Copy out the DDoS detection source file below in full, keeping every line, comment and symbol unchanged.

::: Exercise passage

UnrealEngineUWP/Engine/Source/Runtime/PacketHandlers/PacketHandler/Private/DDoSDetection.cpp

// Copyright 1998-2019 Epic Games, Inc. All Rights Reserved.

// Includes

#include "DDoSDetection.h"
#include "PacketHandler.h"
#include "Misc/ConfigCacheIni.h"


/**
 * DDoS Detection
 *
 * DDoS (Distributed Denial of Service) attacks typically hinder game servers by flooding them with so many packets,
 * that they are unable to process all of the packets without locking up and/or drowning out other players packets,
 * causing players to time out or to suffer severe packet loss which hinders gameplay.
 *
 * Typically these attacks use spoofed UDP packets, where the source IP is unverifiable,
 * and so IP banning is usually not an effective or advisable means of blocking such attacks.

::::::
::: Data provided

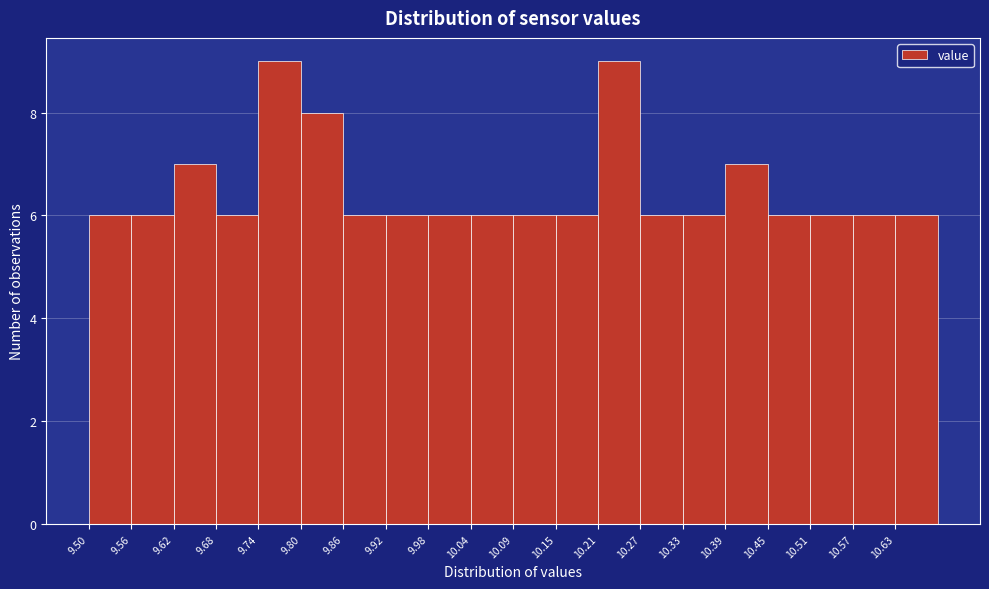

What is the height of the bar covering 9.68 to 9.74 on the x-axis? Neither the bar edges nor the heights are printed on the chart, so give them approximately, as read against the axes.

6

::::::

Output:
UnrealEngineUWP/Engine/Source/Runtime/PacketHandlers/PacketHandler/Private/DDoSDetection.cpp

// Copyright 1998-2019 Epic Games, Inc. All Rights Reserved.

// Includes

#include "DDoSDetection.h"
#include "PacketHandler.h"
#include "Misc/ConfigCacheIni.h"


/**
 * DDoS Detection
 *
 * DDoS (Distributed Denial of Service) attacks typically hinder game servers by flooding them with so many packets,
 * that they are unable to process all of the packets without locking up and/or drowning out other players packets,
 * causing players to time out or to suffer severe packet loss which hinders gameplay.
 *
 * Typically these attacks use spoofed UDP packets, where the source IP is unverifiable,
 * and so IP banning is usually not an effective or advisable means of blocking such attacks.